UN ALTRO PANTHEON

DANIELE RENZONI

“Nell’università di Oxford, la maggior parte dei professori ha da molti anni completamente abbandonato anche l’apparenza di insegnare”. All’insegnante “è proibito ricevere onorari o tasse dagli studenti e lo stipendio costituisce tutto il reddito che gli proviene dal suo ufficio.
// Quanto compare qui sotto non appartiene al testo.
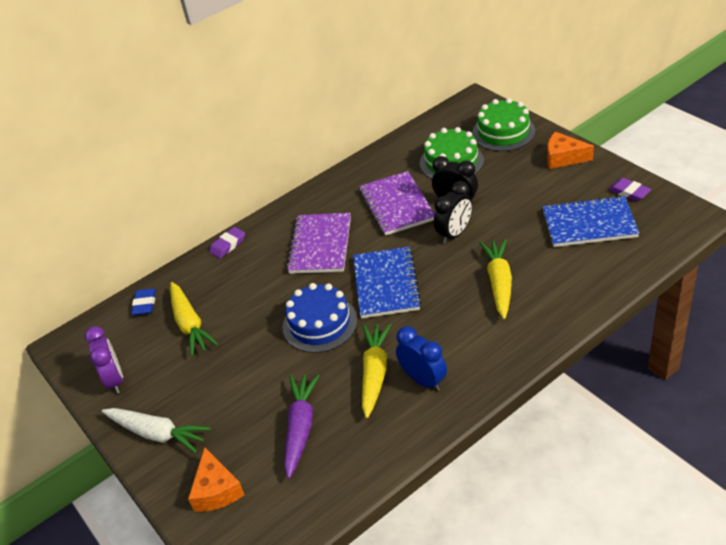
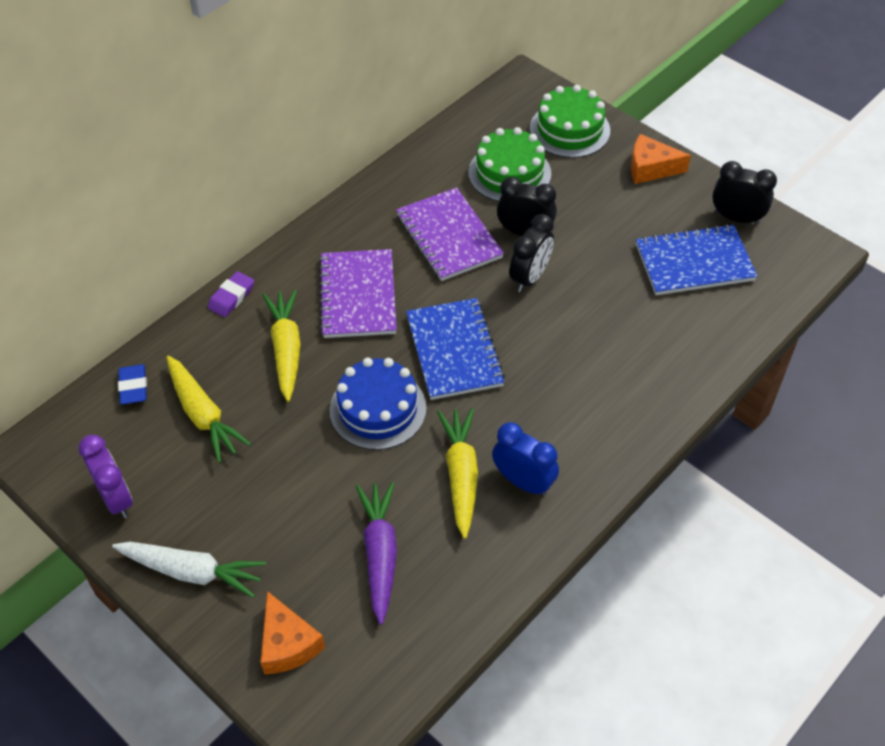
camera: 15 degrees left, 10 degrees up
yellow carrot [479,239,512,319] -> yellow carrot moved to [263,290,301,402]
purple eraser [608,178,651,201] -> black clock [712,161,777,224]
In questo caso il suo interesse contrasta al massimo con il suo dovere.”

Se i suoi emolumenti “sono esattamente gli stessi sia che assolva sia che non assolva il suo compito tenderà a passare dove l’acqua è più bassa”. E’ la metà del 1700 ed è il giudizio che Adam Smith, il filosofo della “ricchezza delle nazioni” base dell’economia moderna, ci tramanda sulla qualità dell’insegnamento nella prestigiosa università britannica.

E’ incredibile come, a quasi trecento anni di distanza, si possa fare la stessa valutazione sull’insegnamento nelle nostre scuole.

Potremmo aggiungere che la condizione degli insegnanti ha subito anche un decadimento di status di cui gli ultimi due episodi con cui si è concluso l’anno scolastico (2022/2023) sono solo la conferma. Una famiglia ricorre in tribunale contro una scuola che ha bocciato il figlio che durante l’anno aveva accoltellato la sua insegnante. In un’altra scuola due alunni sono stati promossi con 9 in condotta nonostante avessero sparato gommini contro la propria insegnante sotto l’occhio di una telecamera. Voto ridotto a seguito delle proteste, ma promozione confermata.

Con quale autorevolezza questi insegnanti torneranno in aula, e con quale motivazione riprenderanno l’insegnamento mal remunerato e mal considerato socialmente?
Due amici qualche sera fa mi hanno suggerito una lettura dal titolo suggestivo: ”Svegliatevi”, pamphlet del filosofo francese Edgar Morin che con i suoi 102 anni riesce ancora a non arrendersi ad una realtà che sta minando i nostri valori, quelli dell’Occidente.

A muovere Morin la citazione di un altro intellettuale che ha lasciato un segno nella cultura occidentale, Ortega y Gasset, “non sappiamo cosa ci sta accadendo, ed è precisamente questo che ci sta accadendo”, la riflessione del filosofo spagnolo. Insomma, non sappiamo dove andare, quello che ci è chiaro è che sembra una sfida senza precedenti.

A prenderci in contropiede è la velocità con cui il mondo cambia, una velocità sulle ali della digitalizzazione che non permette di immaginare il futuro.

Un assetto ce lo dovremo pur dare, ma quale assetto? Quale società? Ci sono amici con forte e mai domata passione, che invocano un nuovo “pensiero politico” innervato nelle radici delle culture politiche novecentesche con particolare riferimento a quelle popolare, socialista, liberale. Potata la pianta dei frutti dati fino adesso conservare la linfa e darle una nuova occasione di sviluppo.

Mettiamo per il momento da parte che quelle piante furono seminate in un terreno molto diverso da quello attuale e immaginiamo che cosa le renderebbe nuove senza cadere in quel nuovismo moneta corrente del movimentismo ormai dominante sulla scena politica.
Tanto che altri, con altrettanta passione tenuta a freno da una sorta di pessimismo cosmico, invocano: basta con il nuovo, basta con questa parola che manipola cittadini ed elettori.

Prima di tutto dovremmo darci un nuovo “Pantheon” di riferimento culturale che corrisponda alla realtà che ci circonda. Le categorie politiche, gli slogan, le parole d’ordine del passato vanno consegnate definitivamente alla storia che si incaricherà di allestirne una galleria di utile testimonianza. Sarà necessario rivisitare il concetto di libertà perché quello corrente ne ha stravolto valore e senso facendolo precipitare in un indistinto “liberi tutti”.
Liberi, perfino, di non occuparsi più della cosa pubblica manifestato con la diserzione dalle urne. Va ricostruita una scala di valori, pubblici e privati, in cui una comunità si riconosce per praticarli nella convinzione che sia un vantaggio per tutti. Il perseguimento di una società giusta, solidale, misericordiosa che dia a tutti la dignità di vivere non tra eguali ma tra meritevoli.

Una nuova architettura istituzionale che renda la democrazia compiuta, responsabile e rapida nelle risposte alle domande del cittadino.

Cominciamo a costruire insieme il nuovo Pantheon, il resto, con un po’ di ottimismo della volontà, seguirà.